We all know that Los Angeles is bound to repeat itself somewhere, somehow, sometime. The hopelessness, despair, and violence that existed in South-Central Los Angeles before the riot still blight dozens of cities across our land.
There is a rough consensus across the political spectrum on the basics of what government can do to alleviate these conditions, although the dollars may be in considerable dispute. Politicians like Bill Bradley, Jack Danforth, Jack Kemp, Dick Gephardt, Marian Wright Edelman, Carol Mosley Braun and Kurt Schmoke know some of the essentials.
Jobs. When GM closed an antiquated plant in North St. Louis some years ago, the company gave only superficial consideration to staying in the inner city. The open spaces of far-out suburbia always win out over the ghetto. The government could try to fashion tax laws to make urban locations "an offer you can't refuse" for businesses of all sizes. This is high risk, big buck stuff.
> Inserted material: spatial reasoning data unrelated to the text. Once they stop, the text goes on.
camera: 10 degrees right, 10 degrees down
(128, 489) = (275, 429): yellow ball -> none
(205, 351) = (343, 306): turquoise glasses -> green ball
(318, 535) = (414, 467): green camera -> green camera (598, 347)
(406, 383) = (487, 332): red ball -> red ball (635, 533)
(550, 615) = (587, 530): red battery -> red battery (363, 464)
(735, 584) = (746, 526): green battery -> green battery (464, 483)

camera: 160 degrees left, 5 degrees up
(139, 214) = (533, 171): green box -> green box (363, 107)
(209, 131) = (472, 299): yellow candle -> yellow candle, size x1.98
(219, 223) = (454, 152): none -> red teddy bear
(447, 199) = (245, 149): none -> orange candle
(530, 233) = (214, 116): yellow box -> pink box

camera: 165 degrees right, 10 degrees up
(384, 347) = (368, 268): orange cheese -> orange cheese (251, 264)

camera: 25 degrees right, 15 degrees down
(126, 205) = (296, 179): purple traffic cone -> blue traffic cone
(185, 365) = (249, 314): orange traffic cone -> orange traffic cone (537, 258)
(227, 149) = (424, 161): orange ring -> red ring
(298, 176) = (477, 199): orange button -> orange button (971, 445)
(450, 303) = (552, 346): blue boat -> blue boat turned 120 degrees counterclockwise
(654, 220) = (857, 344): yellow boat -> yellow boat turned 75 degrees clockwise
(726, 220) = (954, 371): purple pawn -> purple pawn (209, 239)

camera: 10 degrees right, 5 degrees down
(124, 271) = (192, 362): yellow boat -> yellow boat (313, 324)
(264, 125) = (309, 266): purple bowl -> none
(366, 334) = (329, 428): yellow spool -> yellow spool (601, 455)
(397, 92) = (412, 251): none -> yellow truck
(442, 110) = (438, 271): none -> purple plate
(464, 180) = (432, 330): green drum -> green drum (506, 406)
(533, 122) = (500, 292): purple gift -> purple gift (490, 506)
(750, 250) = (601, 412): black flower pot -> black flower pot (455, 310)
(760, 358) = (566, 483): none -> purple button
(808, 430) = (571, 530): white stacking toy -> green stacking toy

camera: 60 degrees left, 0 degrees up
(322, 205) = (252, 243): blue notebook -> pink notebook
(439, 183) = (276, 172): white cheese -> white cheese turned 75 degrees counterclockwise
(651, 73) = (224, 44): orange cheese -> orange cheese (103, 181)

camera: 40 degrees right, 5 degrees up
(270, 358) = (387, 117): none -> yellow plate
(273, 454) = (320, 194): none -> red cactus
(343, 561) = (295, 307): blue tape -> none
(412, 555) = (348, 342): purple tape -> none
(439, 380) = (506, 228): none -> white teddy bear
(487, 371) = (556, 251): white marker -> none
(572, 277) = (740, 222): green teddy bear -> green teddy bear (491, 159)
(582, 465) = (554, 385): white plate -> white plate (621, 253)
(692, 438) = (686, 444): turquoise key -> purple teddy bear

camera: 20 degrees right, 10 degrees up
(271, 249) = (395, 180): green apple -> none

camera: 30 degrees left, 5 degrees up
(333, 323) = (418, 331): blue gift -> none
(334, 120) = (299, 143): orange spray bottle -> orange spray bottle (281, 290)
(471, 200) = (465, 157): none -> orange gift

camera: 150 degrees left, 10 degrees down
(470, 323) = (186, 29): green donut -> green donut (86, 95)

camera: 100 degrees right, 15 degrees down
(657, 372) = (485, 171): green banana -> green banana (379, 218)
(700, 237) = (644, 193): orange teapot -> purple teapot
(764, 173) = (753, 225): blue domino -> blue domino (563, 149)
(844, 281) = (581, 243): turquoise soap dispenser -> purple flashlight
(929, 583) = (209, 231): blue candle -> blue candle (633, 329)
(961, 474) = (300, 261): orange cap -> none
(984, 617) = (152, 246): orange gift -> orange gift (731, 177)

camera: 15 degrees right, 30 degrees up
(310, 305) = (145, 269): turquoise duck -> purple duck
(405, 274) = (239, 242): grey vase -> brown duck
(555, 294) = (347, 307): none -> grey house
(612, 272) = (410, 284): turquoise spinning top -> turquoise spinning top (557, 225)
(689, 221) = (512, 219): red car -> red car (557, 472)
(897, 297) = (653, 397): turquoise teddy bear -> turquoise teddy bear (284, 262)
Education. Cut public classroom size in half and increase teacher salaries by 33 to 50 percent. Every instructor has to be fully skilled and fully compensated. Teaching should, as in Japan, be a profession for the best and the brightest and command public respect.
Law and Order. Double police protection in high crime areas, using high-visibility foot patrols and community-based police. Don't hire a consultant. Examine the basic methods and operations of Los Angeles and Chief Daryl Gates and do just the opposite.
Housing. Build more low-rise units. Sure, some emphasis on tenant-owned (mostly middle aged and elderly residents) is perfectly fine, but even a 17 year-old mother with two illegitimate kids has to be housed. All of the above means that the federal government has to help to "unbankrupt" the bankrupt old cities. Big bucks.
Yes, of course, there has to be more on the list. But the fundamentals are known. There is no need for another Kerner Commission. How much will it all cost? Less than putting every inner city black male under 30 in the penitentiary. Less than the Savings & Loan bailout. Less than perpetuating the SDI, the Stealth bomber, the Seawolf/Submarines and other senseless military pork barrel.
But even all that spending will not do the job. Government can raise salaries, create tax breaks and buy bricks, but it cannot legislate motivation, values and discipline. Government cannot legislate hope. Jesse Jackson says "Keep hope alive." He doesn't tell us how to invent it in the first place.